Кэнди - Терри Сазерн
Шрифт:
Интервал:
Закладка:
И мы поехали. Я быстро освоился с этой старой колымагой, и мы замечательно прокатились — с ветерком, по проселкам, и даже выехали на шоссе. Я уже говорил, что места там красивые, просто необыкновенно красивые, и то же самое я сказал Табу. «Да, — сказал он, — здесь очень красиво». Я спросил: «Ты знаешь, где мы, Таб?» Он сказал: «Знаю, конечно». Я сказал: «Хорошо», — и мы поехали дальше, а потом я снова спросил: «И как оно здесь теперь?» И он ответил: «Да точно так же, как было, когда ты спрашивал в первый раз». И я сказал: «Ты знаешь, где мы?» И Таб ответил: «Конечно, знаю». «И где мы, Таб?» — спросил я. «Тебе нужен подробный ответ?» — уточнил он. И я сказал: «Да». Он сказал: «Мы на планете Земля, третьей планете от Солнца, в западном полушарии, на континенте Северная Америка, в стране США, где-то милях в семи к северо-востоку от Стилуо-тера, штат Мэн». И я сказал: «Ты ошибаешься, Таб. Мы уже не в США. Минут десять назад мы пересекли границу, и теперь мы в Канаде. Канада все еще остается британским протекторатом, то есть, здесь все, чего мы не добились Войной за независимость — и, однако же, ты не заметил никакой разницы! Теперь я ответил на твой вопрос, Таб?»
Дзынь — прозвенел звонок. Профессор Мефисто собрал свои записи и направился к выходу.
На пятой парте в среднем ряду Кэнди только что дописала у себя в блокноте: «А как же Война за независимость?», — и подчеркнула «а как же» жирной чертой. Она подняла голову и увидела, что мальчик, который вчера беседовал с профессором в коридоре, идет по проходу, причем явно к ней.
— Это ты Кэнди Кристиан? — спросил он. — Да.
— Меф хочет с тобой побеседовать, — сказал мальчик и сердито добавил: — у него в кабинете.
— Что… профессор Мефисто?
— Ну, да, — мальчик усмехнулся почти презрительно, — профессор Мефисто, — потом резко развернулся и пошел прочь.
— Но почему… — начала было Кэнди, но мальчик уже ушел.
Она собрала свои вещи и быстро вышла из класса.
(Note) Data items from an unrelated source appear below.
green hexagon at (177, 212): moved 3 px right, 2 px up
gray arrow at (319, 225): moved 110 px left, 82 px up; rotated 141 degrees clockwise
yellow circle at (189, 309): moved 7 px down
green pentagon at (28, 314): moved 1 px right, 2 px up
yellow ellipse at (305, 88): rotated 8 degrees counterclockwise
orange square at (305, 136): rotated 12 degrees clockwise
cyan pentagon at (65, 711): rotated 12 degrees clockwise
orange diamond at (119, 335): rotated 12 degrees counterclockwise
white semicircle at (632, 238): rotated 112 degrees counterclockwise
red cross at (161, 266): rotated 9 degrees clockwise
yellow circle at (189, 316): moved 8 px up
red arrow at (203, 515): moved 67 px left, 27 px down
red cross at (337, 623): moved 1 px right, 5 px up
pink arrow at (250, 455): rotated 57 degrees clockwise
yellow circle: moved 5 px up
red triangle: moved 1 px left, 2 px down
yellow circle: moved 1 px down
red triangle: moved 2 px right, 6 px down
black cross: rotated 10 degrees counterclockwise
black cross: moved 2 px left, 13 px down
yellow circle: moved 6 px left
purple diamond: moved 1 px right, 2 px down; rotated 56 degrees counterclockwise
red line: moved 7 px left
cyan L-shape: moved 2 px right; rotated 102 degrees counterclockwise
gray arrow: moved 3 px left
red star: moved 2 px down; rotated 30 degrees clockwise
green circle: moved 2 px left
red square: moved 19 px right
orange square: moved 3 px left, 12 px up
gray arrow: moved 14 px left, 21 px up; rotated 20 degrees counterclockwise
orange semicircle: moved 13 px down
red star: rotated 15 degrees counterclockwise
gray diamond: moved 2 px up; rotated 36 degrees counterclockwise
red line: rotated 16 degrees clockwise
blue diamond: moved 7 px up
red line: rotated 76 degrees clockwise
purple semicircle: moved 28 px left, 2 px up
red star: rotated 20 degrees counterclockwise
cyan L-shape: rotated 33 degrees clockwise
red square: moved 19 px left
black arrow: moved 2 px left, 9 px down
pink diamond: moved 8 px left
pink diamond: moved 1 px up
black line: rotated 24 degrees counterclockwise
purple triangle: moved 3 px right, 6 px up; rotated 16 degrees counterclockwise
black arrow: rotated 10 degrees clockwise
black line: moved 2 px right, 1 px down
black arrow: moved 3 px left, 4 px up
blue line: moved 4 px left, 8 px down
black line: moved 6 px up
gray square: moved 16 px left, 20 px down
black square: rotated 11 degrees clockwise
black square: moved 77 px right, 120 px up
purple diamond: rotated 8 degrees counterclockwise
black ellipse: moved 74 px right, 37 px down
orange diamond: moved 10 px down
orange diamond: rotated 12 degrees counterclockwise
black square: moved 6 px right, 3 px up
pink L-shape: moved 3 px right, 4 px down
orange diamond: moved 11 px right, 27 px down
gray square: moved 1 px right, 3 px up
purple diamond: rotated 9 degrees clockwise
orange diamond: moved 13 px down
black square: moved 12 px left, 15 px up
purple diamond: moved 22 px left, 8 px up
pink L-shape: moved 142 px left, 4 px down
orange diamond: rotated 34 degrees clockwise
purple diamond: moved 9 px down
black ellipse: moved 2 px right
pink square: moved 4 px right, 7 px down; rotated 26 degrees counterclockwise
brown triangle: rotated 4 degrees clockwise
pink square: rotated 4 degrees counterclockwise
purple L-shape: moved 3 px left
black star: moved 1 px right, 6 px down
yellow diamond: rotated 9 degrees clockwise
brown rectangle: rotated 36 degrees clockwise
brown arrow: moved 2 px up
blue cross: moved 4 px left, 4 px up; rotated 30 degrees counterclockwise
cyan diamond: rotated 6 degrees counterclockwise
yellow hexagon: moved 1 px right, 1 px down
В коридоре она огляделась, но мальчика не было видно.
— Ой, мамочки! — вздохнула Кэнди и поспешила в раздевалку для девочек, чтобы причесаться и подправить макияж. — Но почему… почему… — продолжала твердить она, стоя перед зеркалом. Она расчесала волосы и очень тщательно подкрасила губы. Она жутко злилась, что вчера у нее не получилось сходить в библиотеку. — Вот блин, папа! — высказала она и решила подкрасить глаза тенями, чтобы выглядеть старше, взрослее. Поскольку вчера она не смогла ничего почитать и ничего не узнала для общего умственного развития, она хотя бы могла попытаться выглядеть умной, начитанной девушкой. Так что Кэнди решила накрасить еще и ресницы — не сильно, а так, слегка, — и чуть-чуть подрумянить щеки. Она расправила блузку. Спасибо уже и на том, что сегодня она надела свою самую лучшую блузку, очень-очень красивую, с низким вырезом, в котором проглядывал краешек вышитой комбинации, тоже очень красивой.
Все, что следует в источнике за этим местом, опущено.